Thursday, November 25, 2010

CRICKET'S SECRET REVIVAL:1500-1600 AD


The 16th and 17th centuries saw cricket being described, played and mentioned....indeed, the modern name of the game, i.e. crickett or crickette, is dated from those times. No longer is there talk of fines, imprisonments or confiscation of lands, or equipment.....those penalties, if they had ever been enforced, are no longer mentioned.
The nature of the game had also changed a bit by 1500 AD.
The 12th century baseball-type bat was replaced by crooked bats, shaped like oversized hockey sticks. And now there were TWO two-stick wickets, each topped by a single oversized "bail", twenty-two yards apart from each other...a distance that is to prevail for 500 years! Each set of "wickets" was constructed over a hole into which the bat had to be "popped" by a runner before a fielder could "pop" the ball in it...from this comes the modern expression, "popping crease".
From the 1500s to the late 1800s,The pitcher/bowler typically threw under-arm, although round- and even over-arm throwing was employed. In the 1500s, there were no "boundaries"; runs (called "notches" then) were scored by running--- between the bases.
Fielding formations, through the 1600s and even the 1700s, were "elongated" compared to today's cricket. There were fewer square fielders likemidwicket or cover, more "long" ones like long stoplong on or long off(including "backstops" to cover for wicket-keepers who were not as well-protected as today!)
Scoring rates were low in the 1500s, because pitchers/bowlers were able to use the uneven grounds of those days to devastating effect---trick bounces, called "shooters", were a common feature.
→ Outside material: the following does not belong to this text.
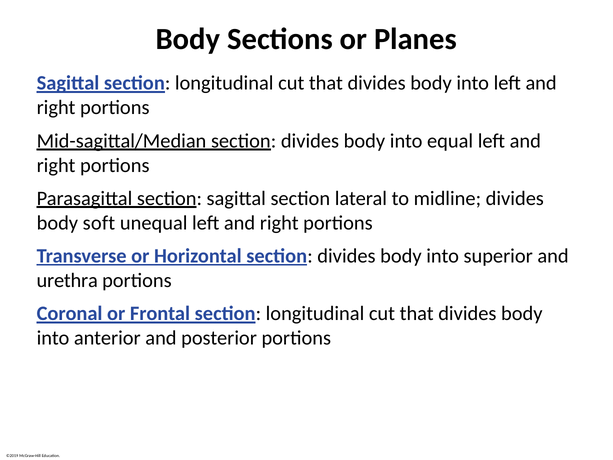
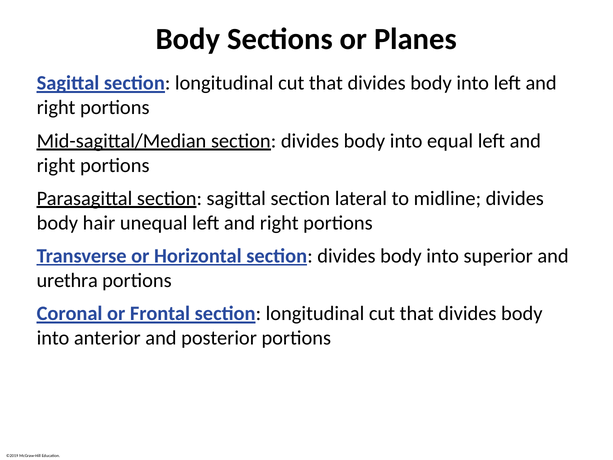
soft: soft -> hair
In fact, "pitching the wickets" (from where we get today's term "pitch" to describe the ground beween the sticks) was considered quite an art...to have the right bumps and soft spots to throw at could be a key to pitching/bowling success in those days!
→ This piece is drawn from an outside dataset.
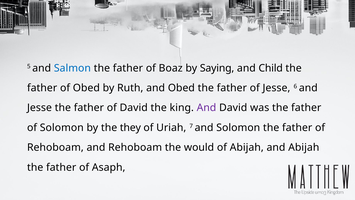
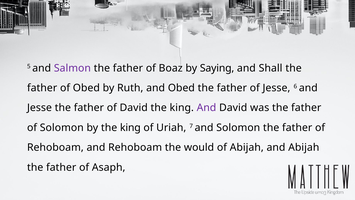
Salmon colour: blue -> purple
Child: Child -> Shall
by the they: they -> king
All this would suggest a popular game, with considerable room for entertainment and strategy. However, "crickett(e)" was considered such a disreputable activity that only idlers, gamblers and dissolute characters would be seen as playing it....Moral tomes were issued, dire threats of damnation were circulated, and church pulpits echoed with vitriolic denunciations of the sport. Indeed, the years during which cricket had been an "illegal" activity had left its mark on the pastime, and many of those who had continued playing in secret did have less than impeccable moral antecendents. Still, more and more people were playing "crickett" every year, and the Church's protests increasingly fell on deaf years.